I started out there also getting paid next to nothing, but when Bryan, the other printer, decided to move to PA, I was the only printer. We went through lots of people there, mostly because Troy would hire young guys who had no work ethic. It was always fun though, and eventually I was pretty much in control of everything in the back of the shop. The owner Troy is a damn good salesman, so we were generally pretty busy. I liked it there, and I would probably still be there if I hadn't moved. (Is that a good thing?) There were very few days when I woke up and didn't want to go to work. I should have been making more (You know that Troy! I was too nice to say anything). I still feel like the people who work there are part of my family or something, which is pretty sweet. We had good times. (If you're in Tucson and you need shirts, order them from Aladdin. It's really the best place in town, and that's coming from someone who had to work there, so you know it's true.)
And then I met Mike, the attractive Audiologist from NY. Love at first sight, blah blah blah. We moved to NY.
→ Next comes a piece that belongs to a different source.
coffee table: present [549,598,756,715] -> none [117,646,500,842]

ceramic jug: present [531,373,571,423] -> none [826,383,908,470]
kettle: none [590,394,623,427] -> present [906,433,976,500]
I applied to the few places I could find that were hiring, but my experience was less than great. I went to an interview at a place in Brooklyn, and this guy had no clue what he was doing. I guess he got some book from the 70's about screen printing and decided to open his own shop. It was awful. He wanted to hire me part time at his awful shop. Ha ha ha. Nope. I went to an interview at a place which turned out to not even be a shop, but this guys art studio where he taught printing classes to Williamsburg hipsters. He wanted me to help him advertise for free. Again, ha ha ha nope. Eventually I got a horrible job selling tickets to a comedy club, which lasted about 3 months. Until today, I haven't had a job.
And now I do. The place has like 20 employees, which is something I've never experienced. It's packed with boxes of shirts and presses. God help me if there is a fire. It's about 100 degrees in there, which is normal. And once again, with the exception of Angry Girl, I'm the only girl. I start tomorrow. Once again I will wake up early, put on my old ink covered clothes, and smell the sweet emulsion*.
*Emulsion is a photosensitive substance used in screen printing that hardens when subjected to ultraviolet light. To prepare a screen for printing, it is coated with liquid photo emulsion and allowed to dry. Opaque, monochromatic artwork (known as a stencil) is transferred onto a transparent medium such as glass or film which is placed over the emulsed screen. Ultraviolet light is shone on the screen causing the emulsion to become hard and insoluble, except in areas that are covered by the opaque artwork. The entire screen is then washed in water or solvent, allowing any emulsion not hardened by the light to rinse away, leaving a representation of the artwork on the screen.